In: Economics
Write one page using the data (from 2009-2017), explain the effect consumption it has on GDP. Using details in crisis situations (such as the global crisis) and other situations why this happened.
Solution:
Personal consumption drives the American economy. Personal consumption historically represents 70% of US GDP.
We will examine personal consumption expenditures using the expenditure approach:
C + I + G + (X - M) = GDP
C = Personal Consumption Expenditures
I = Gross Private Fixed Investment
G = Government Expenditures and Investment
X = Net Exports
M = Net Imports
The personal consumption expenditures price index (PCE) measure is the component statistic for consumption in GDP collected by the Bureau of Economic Analysis. It consists of the actual and imputed expenditures of households and includes data pertaining to durable and non-durable goods and services. It is essentially a measure of goods and services targeted towards individuals and consumed by individuals. If we look at the data and analysis the contribution of personal consumption on GDP at the end of the fourth quarter or financial year:
In 2009, approx 67.83% of total GDP is personal consumption
In 2010, approx 68.05% of total GDP is personal consumption
In 2011, approx 67.92% of total GDP is personal consumption
In 2012, approx 67.94% of total GDP is personal consumption
In 2013, approx 67.50% of total GDP is personal consumption
In 2014, approx 68.09% of total GDP is personal consumption
In, 2015, approx 68.76% of total GDP is personal consumption
In 2016,approx 69.44% of total GDP is personal consumption
In 2017, approx 69.62% of total GDP is personal consumption
So, we can see over the years the personal consumption has been increased which is clearly indicating that the economy is in the path of growth.

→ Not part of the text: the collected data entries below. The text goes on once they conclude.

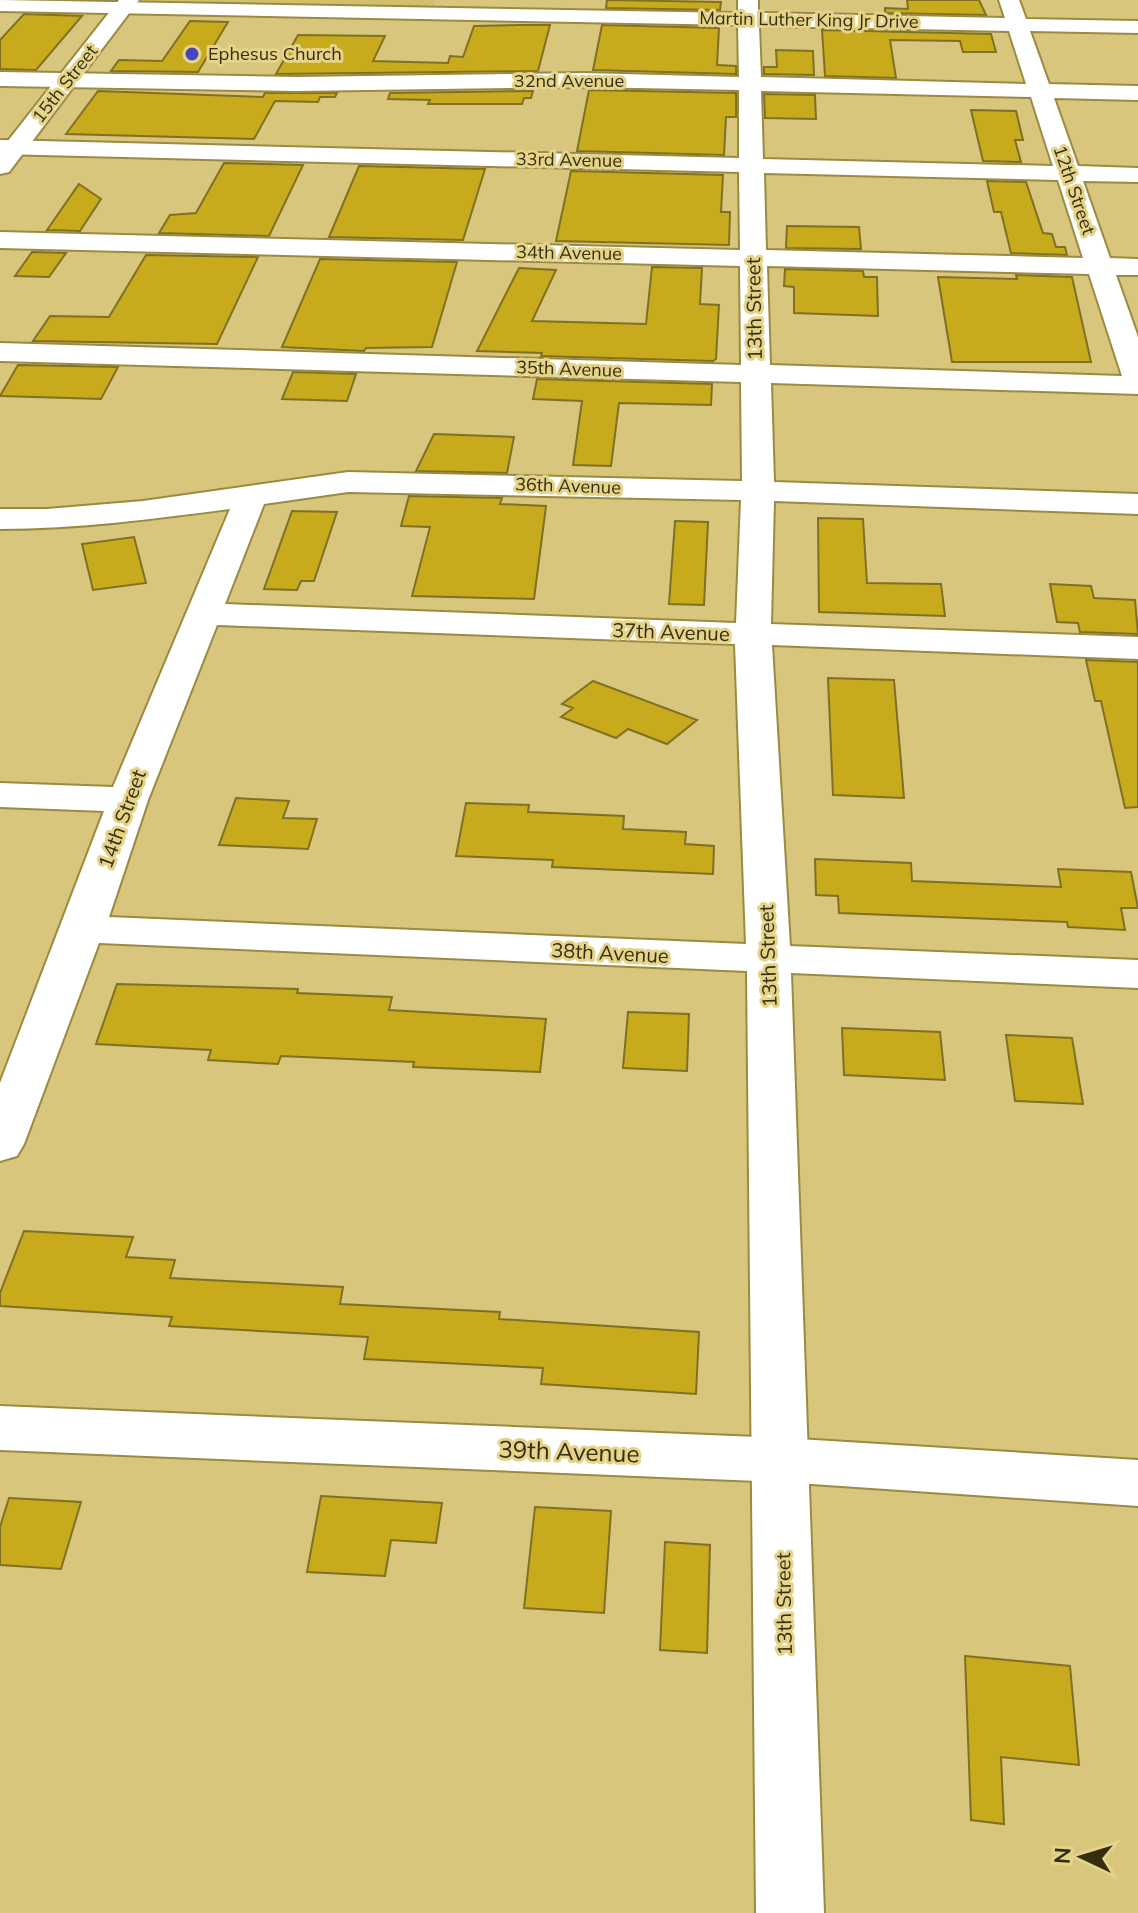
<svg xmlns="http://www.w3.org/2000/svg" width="1138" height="1913" viewBox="0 0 1138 1913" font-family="Mulish,sans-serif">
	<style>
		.built { fill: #d2bf6c }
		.building { fill: #c7ab1d; stroke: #807023; stroke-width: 2 }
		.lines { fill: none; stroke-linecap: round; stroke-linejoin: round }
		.minor-casing { stroke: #9b8a41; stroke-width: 4 }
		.tertiary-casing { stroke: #9b8a41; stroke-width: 4 }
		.minor { fill: #fff; fill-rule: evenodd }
		.tertiary { fill: #fff; fill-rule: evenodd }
		.poi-dot { fill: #4646bc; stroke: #e4d389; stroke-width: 3 }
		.labels { text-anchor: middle; stroke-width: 6; stroke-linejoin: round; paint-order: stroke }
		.far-street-label { font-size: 18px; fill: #352e0e; stroke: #e4d389 }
		.far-poi-label { font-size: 18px; fill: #352e0e; stroke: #e4d389; text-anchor: start }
		.street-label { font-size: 20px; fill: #352e0e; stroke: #e4d389 }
		.near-street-label { font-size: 24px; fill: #352e0e; stroke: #e4d389 }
	</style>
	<rect width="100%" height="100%" fill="#d7c67c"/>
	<path class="built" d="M 142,0 L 435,0 L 431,10 L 138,5 Z"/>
	<path class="building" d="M 607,0 L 721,2 L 720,10 L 606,8 Z
		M 907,0 L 979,0 L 986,15 L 885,13 L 885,8 L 908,9 Z
		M 24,14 L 82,16 L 36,70 L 0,69 L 0,40 Z
		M 190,21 L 228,22 L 198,72 L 111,71 L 119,60 L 162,61 Z
		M 520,25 L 550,25 L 538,71 L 276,74 L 298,35 L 385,36 L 373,61 L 448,63 L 450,56 L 463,57 L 474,26 Z
		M 602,25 L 719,28 L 717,65 L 736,66 L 736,74 L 593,70 Z
		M 822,30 L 991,34 L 996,52 L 963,52 L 960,41 L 890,40 L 896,78 L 825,76 Z
		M 776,50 L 813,51 L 814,75 L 764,74 L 764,67 L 777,67 Z
		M 589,90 L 736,93 L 736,117 L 726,117 L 724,155 L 577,151 Z
		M 98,91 L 263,97 L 265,93 L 337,93 L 335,97 L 320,97 L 318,102 L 275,101 L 254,139 L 66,134 Z
		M 533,91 L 531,98 L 524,98 L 522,104 L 428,104 L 430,100 L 388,99 L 390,93 Z
		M 764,94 L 815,95 L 816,119 L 765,118 Z
		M 971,110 L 1016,111 L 1023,140 L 1015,140 L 1021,162 L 983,161 Z
		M 224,163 L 303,165 L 269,236 L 159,233 L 170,215 L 196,213 Z
		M 359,166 L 485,169 L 463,240 L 329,237 Z
		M 571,171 L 723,175 L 721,212 L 730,212 L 729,245 L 556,241 Z
		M 987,181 L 1026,182 L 1043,233 L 1052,234 L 1056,247 L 1065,247 L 1067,255 L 1011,253 L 1001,212 L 994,212 Z
		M 79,184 L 101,199 L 80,231 L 47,230 Z
		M 787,226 L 859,227 L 861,249 L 786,248 Z
		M 32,252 L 66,253 L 49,277 L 15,276 Z
		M 146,255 L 258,257 L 217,344 L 33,341 L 50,316 L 109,317 Z
		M 320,259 L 457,262 L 432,347 L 366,348 L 364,351 L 282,347 Z
		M 652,267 L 702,268 L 700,304 L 719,305 L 716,359 L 713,361 L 541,356 L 542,353 L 477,351 L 519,268 L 556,270 L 532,321 L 646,324 Z
		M 785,269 L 863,271 L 864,277 L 877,277 L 878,316 L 794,313 L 794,287 L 784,286 Z
		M 1016,275 L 1072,277 L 1091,362 L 952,362 L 938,277 L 1017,279 Z
		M 18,365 L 118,367 L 101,399 L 0,396 Z
		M 293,372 L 356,374 L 347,401 L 282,399 Z
		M 537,379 L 712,384 L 711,405 L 619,403 L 611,466 L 573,465 L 582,401 L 533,399 Z
		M 434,434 L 514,437 L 507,473 L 416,471 Z
		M 409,496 L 502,498 L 500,504 L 546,506 L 534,599 L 412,596 L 430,527 L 401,526 Z
		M 292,511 L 337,512 L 314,581 L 301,581 L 297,590 L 264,589 Z
		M 818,518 L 863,519 L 867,583 L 941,584 L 945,616 L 819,612 Z
		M 675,521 L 708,522 L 704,605 L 669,604 Z
		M 134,537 L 146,583 L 93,590 L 82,544 Z
		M 1050,584 L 1091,586 L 1094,598 L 1135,600 L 1138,634 L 1080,632 L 1078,623 L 1057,622 Z
		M 1086,660 L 1138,662 L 1138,807 L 1125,808 L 1101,701 L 1095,701 Z
		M 828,678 L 894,680 L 904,798 L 833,795 Z
		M 593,681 L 697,720 L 667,744 L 628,729 L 616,738 L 561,717 L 573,708 L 562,704 Z
		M 236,798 L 289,801 L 283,818 L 317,819 L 308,849 L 219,845 Z
		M 466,803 L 529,805 L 528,812 L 624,816 L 623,829 L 686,832 L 685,844 L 714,846 L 713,874 L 552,867 L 553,860 L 456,856 Z
		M 815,859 L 911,863 L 912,881 L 1061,887 L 1058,869 L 1131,872 L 1138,908 L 1121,908 L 1125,930 L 1068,927 L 1067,922 L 839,913 L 838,896 L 816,895 Z
		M 117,984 L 298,989 L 297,993 L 392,997 L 389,1010 L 546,1019 L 540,1072 L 413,1067 L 414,1062 L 281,1056 L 278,1064 L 208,1060 L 211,1050 L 96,1044 Z
		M 628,1012 L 689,1014 L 687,1071 L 623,1068 Z
		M 842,1028 L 940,1032 L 945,1080 L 844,1075 Z
		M 1006,1035 L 1072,1038 L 1083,1104 L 1015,1101 Z
		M 24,1231 L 133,1237 L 126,1257 L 175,1260 L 170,1278 L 343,1287 L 340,1304 L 500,1312 L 499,1319 L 699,1332 L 696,1394 L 541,1384 L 543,1368 L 364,1359 L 368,1337 L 169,1326 L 172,1317 L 0,1306 L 0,1293 Z
		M 321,1496 L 442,1503 L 436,1543 L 391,1540 L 385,1576 L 307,1572 Z
		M 9,1498 L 81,1502 L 61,1569 L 0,1565 L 0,1527 Z
		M 535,1507 L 611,1511 L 604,1613 L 524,1608 Z
		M 665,1542 L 710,1545 L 707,1653 L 660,1650 Z
		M 965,1656 L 1070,1666 L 1079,1765 L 1001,1757 L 1004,1824 L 971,1820 Z"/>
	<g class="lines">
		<defs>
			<path id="minor" d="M 0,0 L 738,13 L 738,0 L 758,0 L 758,13 L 1005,18 L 999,0 L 1019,0 L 1026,19 L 1138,21 L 1138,33 L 1030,31 L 1049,84 L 1138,86 L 1138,100 L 1054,98 L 1078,166 L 1138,168 L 1138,182 L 1083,181 L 1110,258 L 1138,259 L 1138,275 L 1116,275 L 1138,337 L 1138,394 L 771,383 L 774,482 L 1138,494 L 1138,514 L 774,501 L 771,624 L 1138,637 L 1138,659 L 772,645 L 790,946 L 1138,960 L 1138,988 L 791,973 L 824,1913 L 756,1913 L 747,971 L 99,943 L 24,1144 L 17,1156 L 0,1161 L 0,1083 L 104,811 L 0,807 L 0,783 L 113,787 L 230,509 C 153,519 77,529 0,529 L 0,509 L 47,509 L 143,501 L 348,472 L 742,481 L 741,382 L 0,361 L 0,343 L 741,365 L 740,266 L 0,248 L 0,232 L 740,250 L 739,172 L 0,154 L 0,140 L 739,158 L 739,90 L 584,87 L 296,91 L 0,86 L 0,72 L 296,77 L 584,73 L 739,77 L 738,25 L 0,11 ZM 759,26 L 1009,31 L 1026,84 L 761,77 ZM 761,91 L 1031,97 L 1053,166 L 763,159 ZM 764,173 L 1058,180 L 1083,258 L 766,250 ZM 767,266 L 1089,274 L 1122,376 L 770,365 ZM 348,492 L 741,500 L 736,623 L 225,604 L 264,504 ZM 217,625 L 735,644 L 746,944 L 109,917 L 148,800 Z"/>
			<path id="tertiary" d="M 119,0 L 139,0 L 9,172 L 0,174 L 0,151 Z
				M 0,1406 L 782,1438 L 1138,1460 L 1138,1506 L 782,1482 L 0,1450 Z"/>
		</defs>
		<use href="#minor" class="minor-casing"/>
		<use href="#tertiary" class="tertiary-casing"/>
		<use href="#minor" class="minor"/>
		<use href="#tertiary" class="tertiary"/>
	</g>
	<circle class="poi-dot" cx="192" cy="54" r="8"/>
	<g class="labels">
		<g class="far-street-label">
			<text transform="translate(809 20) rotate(1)" y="6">Martin Luther King Jr Drive</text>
			<text x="569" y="87">32nd Avenue</text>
			<text transform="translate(65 84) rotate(-52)" y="6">15th Street</text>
			<text transform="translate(569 160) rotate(1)" y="6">33rd Avenue</text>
			<text transform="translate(1074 190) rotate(71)" y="6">12th Street</text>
			<text transform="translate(569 253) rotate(1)" y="6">34th Avenue</text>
			<text transform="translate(569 369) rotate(2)" y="6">35th Avenue</text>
			<text transform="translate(568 486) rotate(2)" y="6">36th Avenue</text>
		</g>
		<g class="far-poi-label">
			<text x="208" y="60">Ephesus Church</text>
		</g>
		<g class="street-label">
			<text transform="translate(754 309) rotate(-91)" y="7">13th Street</text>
			<text transform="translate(671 632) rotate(2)" y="7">37th Avenue</text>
			<text transform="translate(122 819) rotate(-70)" y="7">14th Street</text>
			<text transform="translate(610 953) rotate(3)" y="7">38th Avenue</text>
			<text transform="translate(768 956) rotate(-92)" y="7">13th Street</text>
			<text transform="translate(784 1604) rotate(-91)" y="7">13th Street</text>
		</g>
		<g class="near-street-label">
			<text transform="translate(569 1452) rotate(2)" y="8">39th Avenue</text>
		</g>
	</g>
	<g transform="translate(1082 1857) rotate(274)" stroke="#e4d389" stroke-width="6" paint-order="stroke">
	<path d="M0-6L14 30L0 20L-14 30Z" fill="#352e0e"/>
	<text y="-12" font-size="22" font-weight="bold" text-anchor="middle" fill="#352e0e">N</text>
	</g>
</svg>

In 2016, American households spent $11.6 trillion. Sixty-five percent went toward services. The biggest component was housing, at $2 trillion. Next was health care, at $1.9 trillion. After these essentials were covered, financial services and hotels/restaurants were next, at $700 billion each. Other forms of recreation and transportation services contributed $4 billion each. Non-profits provided $300 billion in services. Americans spent one-third of total expenditures on goods.They spent $2.5 trillion on non-durable goods, such as food, clothing and energy. Durable goods totaled $1.5 trillion. They spent $600 billion on recreational goods, mostly consumer electronics. They spent $400 billion each on automobiles and furniture.
As we can see from the graph above, with a rise in GDP, personal consumption is also increasing. The contribution of personal consumption towards GDP has been increased simultaneously. A large driver of this growth has been the dramatic increase of the financial services and health care services industries.